Cellectar Receives FDA Breakthrough Therapy Designation for Iopofosine I-131
The U.S. Food and Drug Administration (FDA) has granted Breakthrough Therapy Designation to Cellectar Biosciences for its lead candidate, iopofosine I-131
This designation applies to the treatment of relapsed or refractory Waldenstrom’s macroglobulinemia (r/r WM), a rare and currently incurable form of lymphoplasmacytic lymphoma.
Iopofosine I 131 is a novel radioconjugate therapy that uses a phospholipid ether to deliver radioactive iodine directly to cancer cells.
The Breakthrough Therapy Designation is intended to speed up the development and review of treatments that show early clinical evidence of significant improvement over existing options for serious conditions.
Currently, treatment options for WM remain limited and are not curative. As recognised by leading disease foundations, there remains a strong need for therapies that work differently and can improve patient outcomes.

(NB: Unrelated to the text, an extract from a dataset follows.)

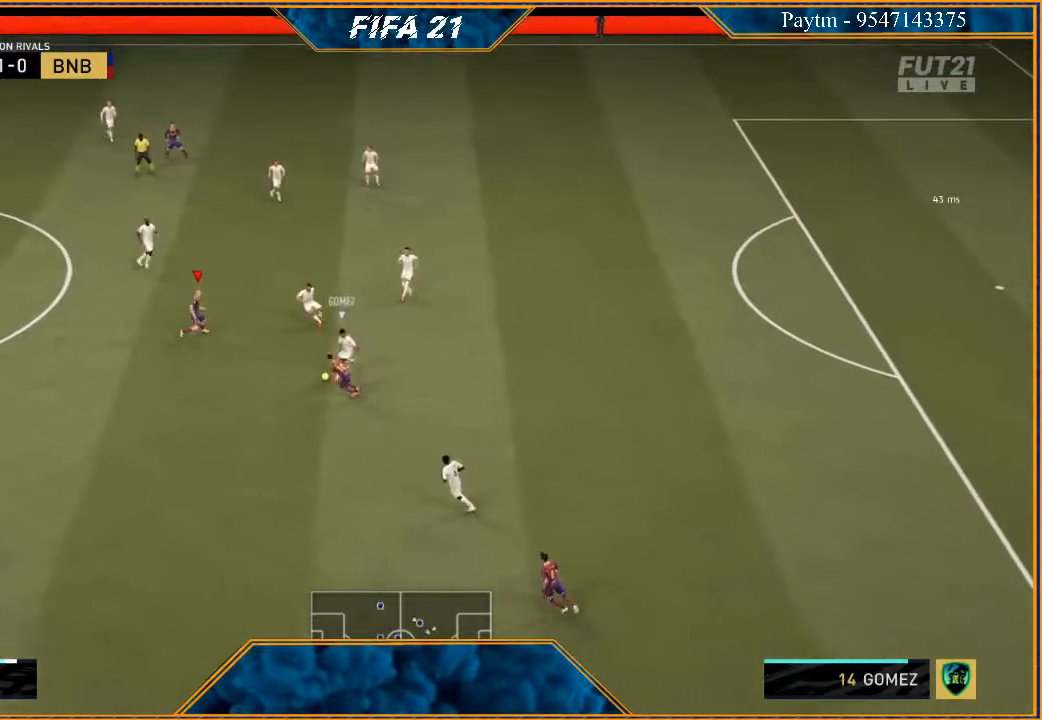
{"buttons": ["R2"], "left_stick": "down-left", "right_stick": "center", "events": [[100, "L1", "up"]]}
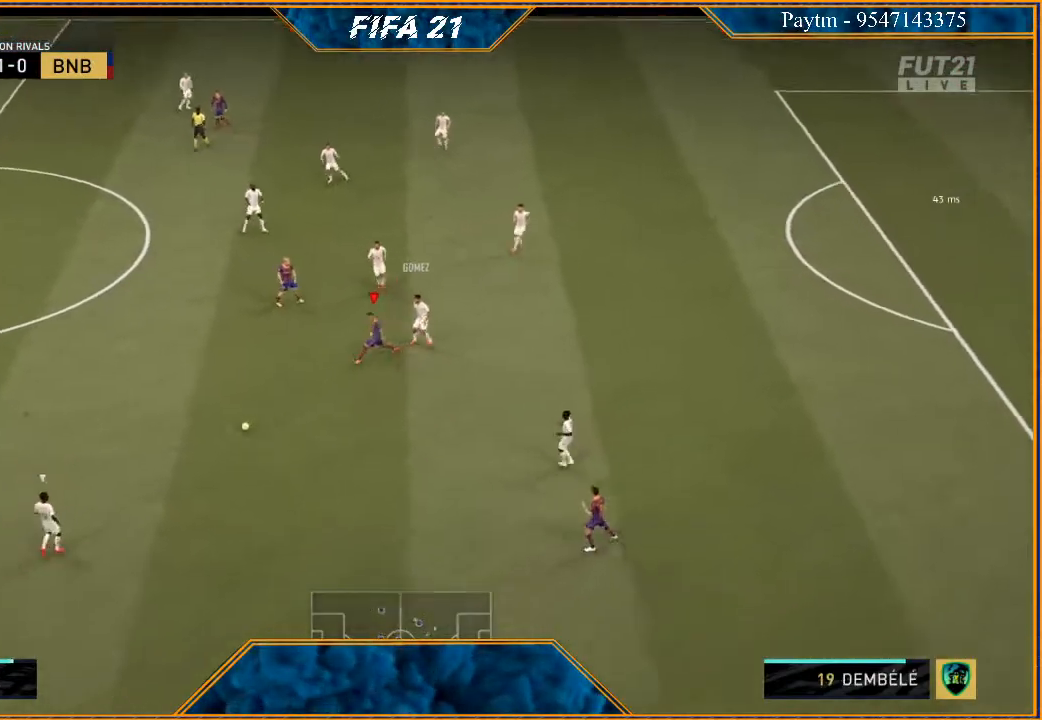
{"buttons": ["L2", "R2"], "left_stick": "down-right", "right_stick": "center", "events": [[100, "L1", "down"], [267, "left_stick", "down"], [300, "L1", "up"], [433, "left_stick", "down-right"], [467, "L2", "down"]]}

Iopofosine I 131 has also been granted Fast Track and Orphan Drug designations by the FDA. In Europe, the European Medicines Agency (EMA) has provided Orphan Drug and PRIME designations for the same indication.
Separately, Cellectar has submitted a data package to the EMA containing preclinical, regulatory, manufacturing, and clinical trial results from the CLOVER WaM study.
The submission will help determine if the company can move forward with a conditional marketing authorisation application.
Breakthrough Therapy Designation offers more frequent engagement with the FDA and may support a faster six-month priority review of a future New Drug Application.